# Rugby - 6 Nations ?



## WHIZZER (Oct 25, 2005)

Always a good watch the 6 nations - Some Good rugby over the last weekend ? 

Who do you think will Win ?


----------



## cossiecol (Jun 29, 2014)

My money would be on Ireland. Scotland need to up their game a bit still.


----------



## Will_G (Jan 23, 2012)

Agree, disappointing start from Scotland given the World Cup. It may just be expectations are high from that but we should be doing better.


----------



## RealR0cknr0lla (Jan 17, 2016)

Ireland but hopefully England will push them close


----------



## justina3 (Jan 11, 2008)

Wales Wales Wales, did i mention i am welsh ? I love the six nations its the only event i attend these days the crowd is amazing such a buzz, got my tickets safe and sound for Scotland this weekend in Cardiff.


----------



## WHIZZER (Oct 25, 2005)

Who is going to Win this Weekend 

England v Ireland

Italy V Scotland 

Wales V France


----------



## justina3 (Jan 11, 2008)

Wales to beat France but going to be an all out war
Scotland to beat Italy by the smallest of margins 
England to beat Ireland as the irish seem to have left there a game back over the water


----------



## justina3 (Jan 11, 2008)

well my first call was right so lets see what today brings


2 for 2 i should have put money on this lol


----------



## WHIZZER (Oct 25, 2005)

Interesting weekend for the Rugby - England V Wales ....


----------



## justina3 (Jan 11, 2008)

WHIZZER said:


> Interesting weekend for the Rugby - England V Wales ....

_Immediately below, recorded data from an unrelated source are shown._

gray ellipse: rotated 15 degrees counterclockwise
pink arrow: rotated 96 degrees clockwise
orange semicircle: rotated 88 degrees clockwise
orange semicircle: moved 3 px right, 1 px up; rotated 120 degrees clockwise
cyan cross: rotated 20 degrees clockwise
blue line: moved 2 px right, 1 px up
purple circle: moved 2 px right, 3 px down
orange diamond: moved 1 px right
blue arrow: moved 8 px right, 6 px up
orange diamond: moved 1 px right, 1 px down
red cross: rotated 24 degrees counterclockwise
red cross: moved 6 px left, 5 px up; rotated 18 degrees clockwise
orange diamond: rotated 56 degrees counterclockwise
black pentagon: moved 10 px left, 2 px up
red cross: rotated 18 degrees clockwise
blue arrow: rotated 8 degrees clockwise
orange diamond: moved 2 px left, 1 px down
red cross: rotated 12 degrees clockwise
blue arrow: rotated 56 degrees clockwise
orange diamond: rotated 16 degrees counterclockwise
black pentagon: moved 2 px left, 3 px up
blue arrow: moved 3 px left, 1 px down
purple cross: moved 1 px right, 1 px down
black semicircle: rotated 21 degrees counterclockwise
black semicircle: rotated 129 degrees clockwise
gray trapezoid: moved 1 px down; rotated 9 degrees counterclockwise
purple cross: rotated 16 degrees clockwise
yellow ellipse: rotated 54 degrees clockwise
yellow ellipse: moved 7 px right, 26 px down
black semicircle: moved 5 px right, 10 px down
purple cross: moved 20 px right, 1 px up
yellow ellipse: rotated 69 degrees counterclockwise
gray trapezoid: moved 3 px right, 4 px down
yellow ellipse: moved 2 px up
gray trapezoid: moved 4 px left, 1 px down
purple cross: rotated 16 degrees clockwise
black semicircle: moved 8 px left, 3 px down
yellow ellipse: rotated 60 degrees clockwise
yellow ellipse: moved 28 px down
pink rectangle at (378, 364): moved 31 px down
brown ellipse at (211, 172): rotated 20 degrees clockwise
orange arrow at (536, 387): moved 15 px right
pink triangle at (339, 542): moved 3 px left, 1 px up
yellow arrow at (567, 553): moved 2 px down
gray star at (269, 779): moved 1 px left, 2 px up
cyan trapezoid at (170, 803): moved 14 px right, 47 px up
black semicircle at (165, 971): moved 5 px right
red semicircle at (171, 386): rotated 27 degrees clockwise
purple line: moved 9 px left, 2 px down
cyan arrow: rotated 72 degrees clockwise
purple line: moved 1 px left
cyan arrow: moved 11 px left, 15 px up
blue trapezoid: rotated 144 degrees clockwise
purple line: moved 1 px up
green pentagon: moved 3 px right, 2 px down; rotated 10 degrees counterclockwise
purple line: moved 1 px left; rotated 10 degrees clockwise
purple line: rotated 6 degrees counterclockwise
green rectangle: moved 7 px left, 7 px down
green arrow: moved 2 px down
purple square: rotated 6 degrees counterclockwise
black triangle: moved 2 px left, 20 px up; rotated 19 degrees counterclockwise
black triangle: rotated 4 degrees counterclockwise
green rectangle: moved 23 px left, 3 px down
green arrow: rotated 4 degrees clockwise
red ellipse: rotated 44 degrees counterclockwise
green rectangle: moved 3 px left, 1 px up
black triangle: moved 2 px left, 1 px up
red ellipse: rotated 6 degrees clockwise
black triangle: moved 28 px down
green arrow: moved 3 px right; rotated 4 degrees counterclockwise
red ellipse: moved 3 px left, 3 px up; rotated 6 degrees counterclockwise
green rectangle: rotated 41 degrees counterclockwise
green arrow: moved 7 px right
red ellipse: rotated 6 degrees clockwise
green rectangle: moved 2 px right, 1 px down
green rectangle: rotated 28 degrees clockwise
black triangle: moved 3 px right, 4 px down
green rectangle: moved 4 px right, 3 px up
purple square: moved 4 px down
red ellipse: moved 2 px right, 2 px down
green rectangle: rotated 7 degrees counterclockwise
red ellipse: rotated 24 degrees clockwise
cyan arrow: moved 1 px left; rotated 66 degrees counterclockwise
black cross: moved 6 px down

amen to that, i just hope its a good game so much hype but often when you have to similar skill level teams the game can be a bit flat.

but couldnt have asked for a better game shame its over the bridge from me.


----------



## Clancy (Jul 21, 2013)

It's my birthday on Saturday, England v Wales then Chelsea in the cup. Ideal :thumb:


----------



## Deniance (Jun 28, 2008)

My heart wales, my £20 england chelsea double!


----------



## mattr8700 (Jan 17, 2016)

Fingers crossed for another England win. It's going to be tough though.


----------



## Shug (Jul 13, 2007)

Scotland are favourites with the bookies against France.
So, a tenner on France to win it is! (win win situation, right?  )


----------



## mattr8700 (Jan 17, 2016)

Well that got my heart rate going! England were so close to throwing it away then!


----------



## Shug (Jul 13, 2007)

Today's lessons so far:
Italy badly need to look at their setup. A new coach is coming but its gonna take more than that. 
Scotland still can't defend a driving maul, still make the random crazy decision and Ireland show how good they are at playing the ref even when they are having a poor tournament. 
Wish I understood the rational between whether a penalty is given for collapsing a maul or not. Clearly Ireland do and Scotland don't.


----------



## James_R (Jun 28, 2007)

Get in lads 

Grand Slam 6 Nations winners :thumb:


----------



## uruk hai (Apr 5, 2009)

Well done England, good result.


----------